Lower ratings tend to have bigger debt to income rating, however this is not a rule, there are people with rating 1 and close to 0 debt to income ratio.

Lower ratings tend to get lower loan amounts, and as the loan amount increases, we see that the amounts tend to be round numbers, there are several loans made with amount of 10,000, 15,000, 20,000, 25,000, 30,000 and 35,000.

There are linear relationships for the estimated return and borrower rate when we group the data by rating, this describes that the bank calculates the higher rate the higher the return will be, a relationship closes to +1. However, we can also see that even with higher rates, the lower ratings are expected to return very low. Especially costumers with prosper rating of 1 tend to create loses. In addition, there seems to be another variable that divides that group, because multiple linear relationships within the group.


Final Plots and Summary

Plot One

Description One

In the first Plot, I observe that the distribution of the borrower rates (interest) for the loans its similar to a normal distribution if rating 1 is omitted, because almost of the costumer with this range get about 0.32 rate. Also, the other groups seem are in order and clearly separated, best ratings obtains bests rates. This is measured by the correlation, which is -0.953, a very strong relationship

Plot Two

Description Two

This plot is interesting because it demonstrated that better credit scores tend to get better borrower rates, however the relationship is not strong with a correlation of -0.529. Also, the fact that same credit score averages tend to have several costumers with different ratings. For example, we can find all the ratings in good amount in the 730-credit score average bin. This is very surprising for me because I thought that this will be a very influential variable on borrower rate and prosper rating. We can conclude that there are other variables influencing the rating and borrower rate.

Plot Three

Description Three

This final plot stands out because even thus I did not find any linear relationships in the other variables, here we see that if we divide each group of ratings, we could create several linear relationships.
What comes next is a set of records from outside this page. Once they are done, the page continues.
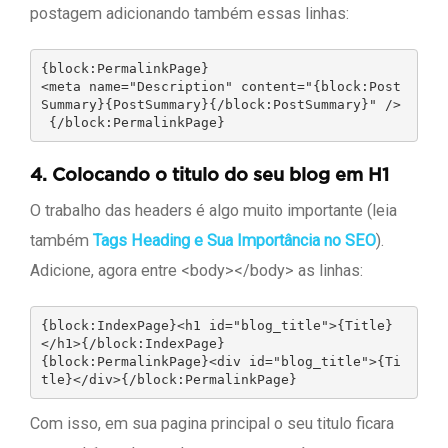
postagem adicionando também essas linhas:
{block:PermalinkPage}

<meta name="Description" content="{block:Post
Summary}{PostSummary}{/block:PostSummary}" />

 {/block:PermalinkPage}
4.
Colocando o titulo do seu blog em H1
O trabalho das headers é algo muito importante (leia
também
Tags Heading e Sua Importância no SEO
).
Adicione, agora entre <body></body> as linhas:
{block:IndexPage}<h1 id="blog_title">{Title}
</h1>{/block:IndexPage}

{block:PermalinkPage}<div id="blog_title">{Ti
tle}</div>{/block:PermalinkPage}
Com isso, em sua pagina principal o seu titulo ficara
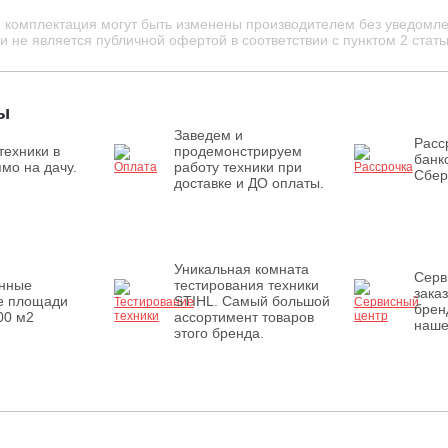
и комплектация могут быть изменены производителем без уведомле
 не является публичной офертой в соответствии с пунктом 2 стать
ы
Заведем и
Расс
техники в
продемонстрируем
банк
мо на дачу.
работу техники при
Сбер
доставке и ДО оплаты.
Уникальная комната
Серв
енные
тестирования техники
зака
е площади
STIHL. Самый большой
брен
00 м2
ассортимент товаров
наше
этого бренда.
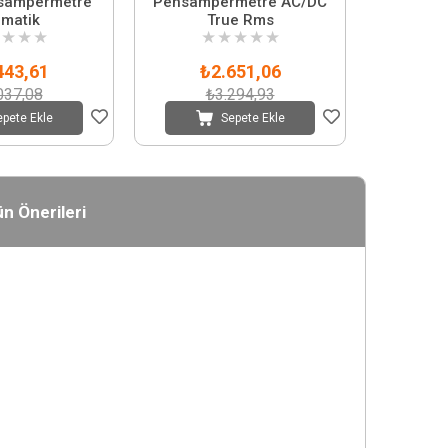
ensampermetre
Pensampermetre AC/DC
matik
True Rms
★
★
★
★
★
★
★
★
443,61
₺2.651,06
037,08
₺3.294,93
epete Ekle
Sepete Ekle
n Önerileri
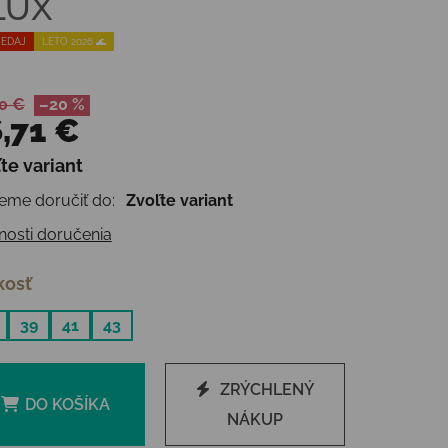
LUX
EDAJ
LETO 2026 🌊
0 €
–20 %
,71 €
te variant
otková cena:
me doručiť do:
Zvoľte variant
osti doručenia
kosť
39
41
43
ZRÝCHLENÝ
DO KOŠÍKA
NÁKUP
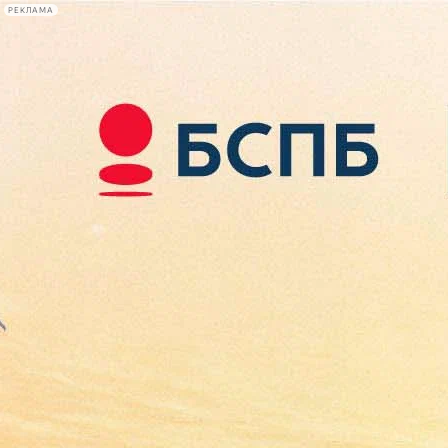
РЕКЛАМА
Афиша Plus
#телегид
Фонтанка.ру
Сегодня:
2026.08.09
13:12
Афиша Plus
кино
спектакли
выставки
концерты
лекции
книги
афиша плюс
новости
+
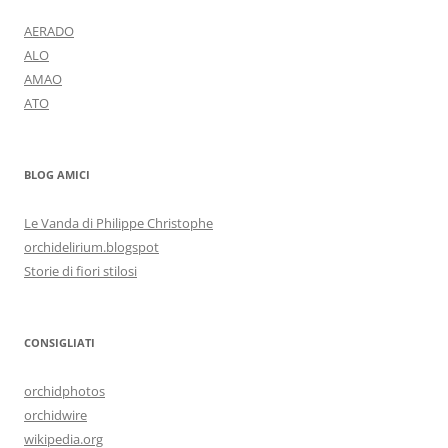
AERADO
ALO
AMAO
ATO
BLOG AMICI
Le Vanda di Philippe Christophe
orchidelirium.blogspot
Storie di fiori stilosi
CONSIGLIATI
orchidphotos
orchidwire
wikipedia.org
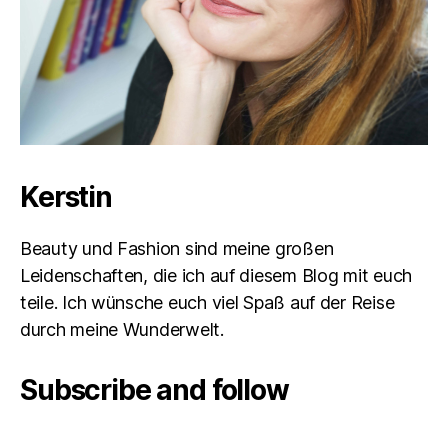
Kerstin
Beauty und Fashion sind meine großen
Leidenschaften, die ich auf diesem Blog mit euch
teile. Ich wünsche euch viel Spaß auf der Reise
durch meine Wunderwelt.
Subscribe and follow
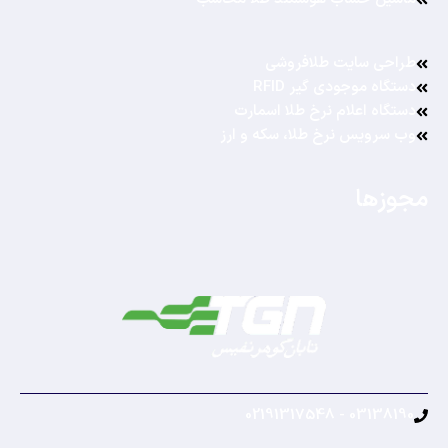
طراحی سایت طلافروشی
دستگاه موجودی گیر RFID
دستگاه اعلام نرخ طلا اسمارت
وب سرویس نرخ طلا، سکه و ارز
مجوزها
03138190 - 02191317548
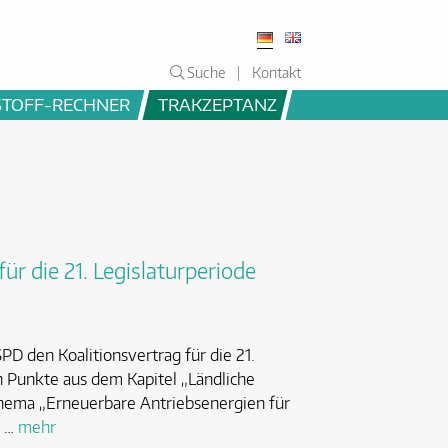
Suche
Kontakt
STOFF-RECHNER
TRAKZEPTANZ
r die 21. Legislaturperiode
PD den Koalitionsvertrag für die 21.
en Punkte aus dem Kapitel „Ländliche
Thema „Erneuerbare Antriebsenergien für
] …
mehr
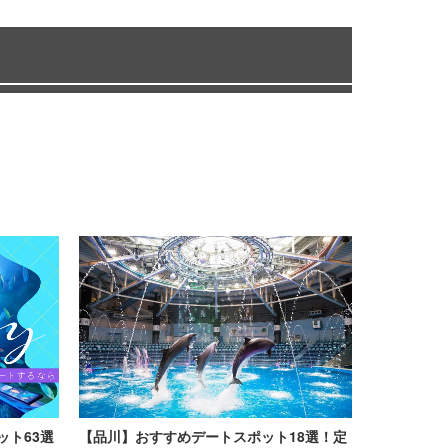
ット63選
【品川】おすすめデートスポット18選！定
This describes that the bank calculates that the higher rate the return will be higher too, a relationship close to +1. However, we can also see that this is the case for the ratings besides 1, where even the higher ratings are expected to return lower.

In conclusion costumers with prosper rating 1 tend to create loses. Also, there there seems to be another variable that divides that group, because multiple linear relationships may be within the group.


Reflection

Data analysis is a process where you first you have to understand each variable and the problem before doing any plots, because if you don’t understand the situation you can’t formulate the questions that will get the answers you need.

It is very important to clean up the data, because some variables might have classes or formats that will produce bad visualizations and findings. After that decide which is your main characteristic of interest, what are you trying to predict and study that variable alone, only after you have an understanding of it you can explore the relationships it has with the other variables.

Create plots for all the variables and try to find key findings that will lead your investigation until you find an explanation of the phenomenon’s discovered.

On a final note, I believe that the data is as valuable as it is real or trustworthy. Even thus is it from a great source the analyst must be aware of the limitations of the data due to how was is recollected, from who and under what circumstances.